On a less positive note, the two worst performing subsectors in February were healthcare technology and life sciences tools and services, both of which have AI as an overhang on the long-term sustainability of their business models. In the case of technology, the commoditisation of code has created an overhang for companies that offer customer relationship management (CRM) services and/or a commercial solution. In the case of contract research organisations (CROs) there is a yet-to-be-proven concern that AI could mean less outsourcing and reduced demand for CRO products and services.
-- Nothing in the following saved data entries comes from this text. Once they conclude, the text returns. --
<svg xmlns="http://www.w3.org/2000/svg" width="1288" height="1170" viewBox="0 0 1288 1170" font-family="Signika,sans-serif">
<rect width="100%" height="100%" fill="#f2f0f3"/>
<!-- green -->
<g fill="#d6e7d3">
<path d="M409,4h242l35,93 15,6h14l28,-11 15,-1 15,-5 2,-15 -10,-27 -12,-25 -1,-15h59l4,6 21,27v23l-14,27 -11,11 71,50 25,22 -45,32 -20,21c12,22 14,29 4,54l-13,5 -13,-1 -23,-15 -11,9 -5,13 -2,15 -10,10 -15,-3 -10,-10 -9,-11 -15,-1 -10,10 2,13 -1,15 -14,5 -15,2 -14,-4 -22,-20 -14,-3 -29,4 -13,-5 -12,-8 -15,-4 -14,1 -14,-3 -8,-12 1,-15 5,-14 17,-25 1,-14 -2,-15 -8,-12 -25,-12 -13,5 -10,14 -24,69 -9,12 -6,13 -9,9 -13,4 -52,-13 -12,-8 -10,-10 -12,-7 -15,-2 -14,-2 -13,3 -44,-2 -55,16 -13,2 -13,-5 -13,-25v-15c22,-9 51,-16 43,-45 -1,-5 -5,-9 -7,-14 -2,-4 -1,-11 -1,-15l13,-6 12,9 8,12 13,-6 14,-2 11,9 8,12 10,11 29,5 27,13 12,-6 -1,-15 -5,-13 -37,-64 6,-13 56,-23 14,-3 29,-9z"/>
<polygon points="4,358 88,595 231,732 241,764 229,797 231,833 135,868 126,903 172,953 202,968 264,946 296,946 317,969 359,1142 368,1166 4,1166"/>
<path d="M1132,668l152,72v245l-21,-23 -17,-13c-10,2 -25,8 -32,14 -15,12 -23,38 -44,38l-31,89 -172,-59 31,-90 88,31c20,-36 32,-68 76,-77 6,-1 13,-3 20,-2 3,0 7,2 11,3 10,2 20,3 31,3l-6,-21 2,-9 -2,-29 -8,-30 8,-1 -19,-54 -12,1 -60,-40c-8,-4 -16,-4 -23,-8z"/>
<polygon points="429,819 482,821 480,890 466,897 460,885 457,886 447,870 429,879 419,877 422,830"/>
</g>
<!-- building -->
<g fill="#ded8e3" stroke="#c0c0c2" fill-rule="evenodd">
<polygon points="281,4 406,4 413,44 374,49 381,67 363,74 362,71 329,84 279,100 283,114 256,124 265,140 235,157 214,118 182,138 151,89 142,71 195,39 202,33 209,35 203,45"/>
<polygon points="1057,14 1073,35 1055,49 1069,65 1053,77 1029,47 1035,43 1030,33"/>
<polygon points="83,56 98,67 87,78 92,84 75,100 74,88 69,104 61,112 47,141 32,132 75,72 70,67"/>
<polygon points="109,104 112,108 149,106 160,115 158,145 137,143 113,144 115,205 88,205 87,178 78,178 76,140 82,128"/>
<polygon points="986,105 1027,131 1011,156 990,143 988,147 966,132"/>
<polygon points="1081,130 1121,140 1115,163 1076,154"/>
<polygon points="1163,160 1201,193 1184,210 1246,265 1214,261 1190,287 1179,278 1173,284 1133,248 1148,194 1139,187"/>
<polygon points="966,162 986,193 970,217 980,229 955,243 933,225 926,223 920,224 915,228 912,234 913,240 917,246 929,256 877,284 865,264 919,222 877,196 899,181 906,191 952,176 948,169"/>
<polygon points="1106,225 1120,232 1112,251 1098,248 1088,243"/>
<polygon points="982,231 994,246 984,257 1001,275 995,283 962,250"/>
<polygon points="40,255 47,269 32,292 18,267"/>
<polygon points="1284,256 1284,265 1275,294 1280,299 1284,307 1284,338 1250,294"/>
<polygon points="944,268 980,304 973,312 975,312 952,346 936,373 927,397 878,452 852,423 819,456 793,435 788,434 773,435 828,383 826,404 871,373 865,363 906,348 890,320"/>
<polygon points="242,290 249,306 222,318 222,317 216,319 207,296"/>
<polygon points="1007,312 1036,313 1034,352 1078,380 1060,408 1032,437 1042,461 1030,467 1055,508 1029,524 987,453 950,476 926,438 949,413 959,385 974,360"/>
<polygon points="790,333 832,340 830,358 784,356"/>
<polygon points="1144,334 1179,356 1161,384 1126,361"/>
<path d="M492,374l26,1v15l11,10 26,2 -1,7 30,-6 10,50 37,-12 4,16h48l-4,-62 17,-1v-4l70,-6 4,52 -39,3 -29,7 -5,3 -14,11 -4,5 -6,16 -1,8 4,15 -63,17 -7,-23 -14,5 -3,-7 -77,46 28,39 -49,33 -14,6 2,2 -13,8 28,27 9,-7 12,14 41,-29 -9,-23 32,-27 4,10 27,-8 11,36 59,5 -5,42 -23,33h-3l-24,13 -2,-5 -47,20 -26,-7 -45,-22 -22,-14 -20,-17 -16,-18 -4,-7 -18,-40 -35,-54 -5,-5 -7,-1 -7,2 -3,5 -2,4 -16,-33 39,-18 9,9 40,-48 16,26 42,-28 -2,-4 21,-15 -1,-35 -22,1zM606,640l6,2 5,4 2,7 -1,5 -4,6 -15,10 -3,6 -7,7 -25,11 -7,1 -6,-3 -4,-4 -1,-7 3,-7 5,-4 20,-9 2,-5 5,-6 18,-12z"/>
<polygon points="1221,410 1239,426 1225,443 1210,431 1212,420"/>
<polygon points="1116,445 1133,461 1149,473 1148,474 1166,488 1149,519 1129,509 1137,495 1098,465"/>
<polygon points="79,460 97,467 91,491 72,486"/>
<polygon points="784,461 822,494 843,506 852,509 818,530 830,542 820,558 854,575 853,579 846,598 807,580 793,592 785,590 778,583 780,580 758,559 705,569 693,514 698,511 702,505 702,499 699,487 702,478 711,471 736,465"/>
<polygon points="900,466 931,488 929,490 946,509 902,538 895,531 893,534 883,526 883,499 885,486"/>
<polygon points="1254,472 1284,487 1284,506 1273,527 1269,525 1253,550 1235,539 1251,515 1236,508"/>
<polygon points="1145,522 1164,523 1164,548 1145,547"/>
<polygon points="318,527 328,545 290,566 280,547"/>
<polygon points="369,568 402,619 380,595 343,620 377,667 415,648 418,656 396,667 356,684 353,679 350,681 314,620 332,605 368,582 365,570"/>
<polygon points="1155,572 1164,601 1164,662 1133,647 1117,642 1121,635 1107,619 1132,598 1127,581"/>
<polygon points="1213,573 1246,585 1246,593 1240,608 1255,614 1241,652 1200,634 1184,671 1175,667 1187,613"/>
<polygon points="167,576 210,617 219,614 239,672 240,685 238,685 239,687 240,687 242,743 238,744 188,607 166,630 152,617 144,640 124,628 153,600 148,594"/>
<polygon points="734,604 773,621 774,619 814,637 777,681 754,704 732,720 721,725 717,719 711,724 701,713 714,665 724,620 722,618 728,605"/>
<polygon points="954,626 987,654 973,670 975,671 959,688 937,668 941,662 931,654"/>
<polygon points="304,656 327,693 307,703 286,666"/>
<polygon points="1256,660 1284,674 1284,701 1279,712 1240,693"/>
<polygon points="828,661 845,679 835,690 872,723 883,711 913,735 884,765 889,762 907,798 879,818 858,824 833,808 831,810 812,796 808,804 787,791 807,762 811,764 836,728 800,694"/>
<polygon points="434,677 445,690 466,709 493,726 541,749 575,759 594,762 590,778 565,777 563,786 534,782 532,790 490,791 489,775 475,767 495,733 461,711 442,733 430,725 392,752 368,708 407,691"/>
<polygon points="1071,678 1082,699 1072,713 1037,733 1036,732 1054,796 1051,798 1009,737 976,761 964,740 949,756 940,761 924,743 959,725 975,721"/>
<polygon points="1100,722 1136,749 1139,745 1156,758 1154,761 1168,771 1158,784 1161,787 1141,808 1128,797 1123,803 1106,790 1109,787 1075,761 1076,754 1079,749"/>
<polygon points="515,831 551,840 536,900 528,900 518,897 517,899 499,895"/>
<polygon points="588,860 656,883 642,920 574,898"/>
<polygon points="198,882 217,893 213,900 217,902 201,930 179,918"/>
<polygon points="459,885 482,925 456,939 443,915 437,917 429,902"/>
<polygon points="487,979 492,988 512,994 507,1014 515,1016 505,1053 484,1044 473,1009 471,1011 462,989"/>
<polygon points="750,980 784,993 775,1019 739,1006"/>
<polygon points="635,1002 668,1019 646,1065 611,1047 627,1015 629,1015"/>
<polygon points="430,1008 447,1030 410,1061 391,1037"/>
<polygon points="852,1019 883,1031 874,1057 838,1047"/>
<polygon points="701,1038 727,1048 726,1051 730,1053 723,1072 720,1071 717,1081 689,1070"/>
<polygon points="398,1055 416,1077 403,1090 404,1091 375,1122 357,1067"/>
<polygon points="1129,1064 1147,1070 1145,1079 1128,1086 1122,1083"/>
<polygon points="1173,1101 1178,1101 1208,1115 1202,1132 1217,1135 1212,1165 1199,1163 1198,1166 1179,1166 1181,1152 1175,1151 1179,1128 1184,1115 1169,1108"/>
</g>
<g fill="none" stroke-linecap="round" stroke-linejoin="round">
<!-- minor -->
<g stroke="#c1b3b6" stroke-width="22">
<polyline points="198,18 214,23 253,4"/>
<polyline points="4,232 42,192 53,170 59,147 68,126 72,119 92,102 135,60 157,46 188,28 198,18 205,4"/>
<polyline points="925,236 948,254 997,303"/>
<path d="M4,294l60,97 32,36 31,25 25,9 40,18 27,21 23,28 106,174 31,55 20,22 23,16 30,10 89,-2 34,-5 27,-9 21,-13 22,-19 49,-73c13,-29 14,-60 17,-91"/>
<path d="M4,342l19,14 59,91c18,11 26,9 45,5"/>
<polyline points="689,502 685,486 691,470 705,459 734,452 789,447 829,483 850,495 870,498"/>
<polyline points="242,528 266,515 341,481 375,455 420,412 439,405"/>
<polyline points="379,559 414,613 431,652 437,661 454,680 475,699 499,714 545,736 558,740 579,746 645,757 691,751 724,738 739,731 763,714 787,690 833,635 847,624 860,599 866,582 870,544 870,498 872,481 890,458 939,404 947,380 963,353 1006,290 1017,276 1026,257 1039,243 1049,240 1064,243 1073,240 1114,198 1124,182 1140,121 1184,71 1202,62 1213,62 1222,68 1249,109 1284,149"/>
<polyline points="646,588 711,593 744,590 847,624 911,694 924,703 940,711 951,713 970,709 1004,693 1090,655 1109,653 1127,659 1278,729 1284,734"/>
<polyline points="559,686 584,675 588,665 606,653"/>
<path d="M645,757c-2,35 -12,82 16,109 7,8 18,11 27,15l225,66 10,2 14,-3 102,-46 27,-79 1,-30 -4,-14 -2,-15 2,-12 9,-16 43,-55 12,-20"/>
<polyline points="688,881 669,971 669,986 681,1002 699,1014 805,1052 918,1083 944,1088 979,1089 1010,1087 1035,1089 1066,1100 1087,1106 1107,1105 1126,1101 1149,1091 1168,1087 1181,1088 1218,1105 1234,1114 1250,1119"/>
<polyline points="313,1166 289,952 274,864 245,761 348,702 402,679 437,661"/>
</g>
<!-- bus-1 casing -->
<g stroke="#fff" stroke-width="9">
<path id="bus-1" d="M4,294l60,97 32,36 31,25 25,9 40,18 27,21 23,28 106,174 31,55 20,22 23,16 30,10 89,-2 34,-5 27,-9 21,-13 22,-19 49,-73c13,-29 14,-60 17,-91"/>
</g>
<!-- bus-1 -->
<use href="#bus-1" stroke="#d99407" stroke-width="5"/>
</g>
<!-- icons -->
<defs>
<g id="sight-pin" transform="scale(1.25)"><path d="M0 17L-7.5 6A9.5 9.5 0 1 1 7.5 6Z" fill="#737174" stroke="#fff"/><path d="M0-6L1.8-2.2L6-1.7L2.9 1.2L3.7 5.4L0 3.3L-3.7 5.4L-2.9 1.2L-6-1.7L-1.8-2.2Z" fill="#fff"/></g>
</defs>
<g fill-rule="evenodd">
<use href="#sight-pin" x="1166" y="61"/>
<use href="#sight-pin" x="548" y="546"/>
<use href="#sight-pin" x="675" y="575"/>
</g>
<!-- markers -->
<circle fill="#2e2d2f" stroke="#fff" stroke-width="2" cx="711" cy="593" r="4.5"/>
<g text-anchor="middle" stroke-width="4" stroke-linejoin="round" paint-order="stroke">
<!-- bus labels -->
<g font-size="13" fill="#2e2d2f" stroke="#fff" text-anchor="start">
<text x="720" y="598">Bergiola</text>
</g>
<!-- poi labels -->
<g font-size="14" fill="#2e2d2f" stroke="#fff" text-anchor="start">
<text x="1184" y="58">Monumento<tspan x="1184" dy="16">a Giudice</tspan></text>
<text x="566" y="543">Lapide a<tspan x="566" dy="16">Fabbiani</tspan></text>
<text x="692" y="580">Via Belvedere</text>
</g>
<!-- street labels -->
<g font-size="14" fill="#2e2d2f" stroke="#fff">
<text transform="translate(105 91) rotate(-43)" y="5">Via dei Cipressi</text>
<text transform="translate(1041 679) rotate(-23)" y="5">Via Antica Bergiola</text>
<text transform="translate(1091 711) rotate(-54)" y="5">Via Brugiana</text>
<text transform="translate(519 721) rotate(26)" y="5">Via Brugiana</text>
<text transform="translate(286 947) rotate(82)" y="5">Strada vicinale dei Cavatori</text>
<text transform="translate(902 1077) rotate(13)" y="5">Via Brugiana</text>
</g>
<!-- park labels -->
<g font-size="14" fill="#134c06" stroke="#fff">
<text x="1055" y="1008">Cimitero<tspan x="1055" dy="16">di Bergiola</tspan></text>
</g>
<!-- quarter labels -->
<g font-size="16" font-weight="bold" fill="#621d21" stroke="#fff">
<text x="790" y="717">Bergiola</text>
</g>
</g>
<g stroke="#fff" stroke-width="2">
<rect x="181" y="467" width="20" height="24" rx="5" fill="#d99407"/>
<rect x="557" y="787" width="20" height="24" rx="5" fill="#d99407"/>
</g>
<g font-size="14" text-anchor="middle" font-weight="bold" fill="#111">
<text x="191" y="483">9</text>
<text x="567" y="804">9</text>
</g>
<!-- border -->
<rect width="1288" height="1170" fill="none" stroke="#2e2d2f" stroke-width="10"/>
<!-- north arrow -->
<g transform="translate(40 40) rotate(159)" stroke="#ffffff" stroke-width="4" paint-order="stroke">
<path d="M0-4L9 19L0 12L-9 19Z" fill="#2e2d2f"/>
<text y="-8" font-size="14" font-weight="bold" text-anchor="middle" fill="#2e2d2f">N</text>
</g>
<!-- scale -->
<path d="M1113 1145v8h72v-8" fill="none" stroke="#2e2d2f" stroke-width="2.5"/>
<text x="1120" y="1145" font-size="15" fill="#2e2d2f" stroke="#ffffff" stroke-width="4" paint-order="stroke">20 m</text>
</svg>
Unfortunately, the potential upside from more clinical trials coming into the funnel and AI-driven efficiencies that could be a tailwind for the CRO industry’s margins are being heavily discounted, to the point of being ignored.

Fund performance

The Company’s net asset value (NAV) declined by -0.1% in February compared to 5.0% for its benchmark, the MSCI All Country World Daily Health Care Net Total Return Index (figures in sterling terms).

We have not lost confidence in the near and medium-term outlook for the healthcare sector as we continue to see exciting new product cycles and ongoing demand for healthcare products and services

Positive contributors relative to the benchmark were Roivant Sciences, Chugai Pharmaceutical and Boston Scientific.

The key driver behind Roivant Sciences’ strong performance was positive Phase II data for a key pipeline asset, brepocitinib, for the treatment of cutaneous sarcoidosis (an inflammatory skin disease affecting c40,000 adults in the US).

Chugai Pharmaceutical appears to be responding to positive revisions in its ‘Royalties and other’ accounting line, which is being driven by increasing expectations for the royalty stream the company will receive from Eli Lilly’s oral obesity drug orforglipron.

The Fund had no exposure to Boston Scientific, a company that continues to struggle in the face of concerns that one of the company’s key growth drivers, atrial fibrillation, is starting to face competition and slow down.

Negative relative contributors were ICON, NovoNordisk and Guardant Health.

ICON, a CRO, was adversely impacted by two things in February: first, concern that AI could prove to be disruptive for the CRO industry, and second, the company announced it is undergoing an investigation into accounting practices.

NovoNordisk continues to disappoint. Not only was the company’s financial guidance for 2026 disappointing, but the company disclosed lacklustre results for its late-stage pipeline asset for the treatment of obesity CagriSema.

Despite announcing a decent set of 2025 financial results and 2026 guidance that offers plenty of room for upside, Guardant Health struggled with the primary driver appearing to be a rotation out of high-growth, high-value stocks into more defensive areas of the market.

We initiated positions in Bridgebio Pharma and Innovent Biologics.

Bridgebio Pharma has a relatively derisked pipeline with three key assets: Infigra for the treatment of achondroplasia (a genetic disease that causes short-limbed dwarfism), BBP-418 indicated for muscular dystrophy (a genetic disease that causes muscle weakness and wasting) and encaleret for the treatment of hypocalcemia (abnormally low calcium levels). The company also has a number of commercialised assets for the treatment of rare diseases.

Innovent Biologics is a leading Chinese biopharmaceuticals company with strong commercial presence, a deep pipeline and high-value partnerships.

We exited our position in IQVIA Holdings.

Outlook

February was incredibly challenging for the Fund’s relative performance, driven by stock-specific issues (NovoNordisk), AI-driven fears for the CRO industry (ICON and IQVIA Holdings) and a rotation out of high-growth, high-value diagnostics companies (Guardant Health and iRhythm Technologies). Importantly, however, we have not lost confidence in the near and medium-term outlook for the healthcare sector as we continue to see exciting new product cycles and ongoing demand for healthcare products and services. Further, the recent rotation and volatility is creating a dislocation from fundamentals, a dislocation that could yield some exciting opportunities.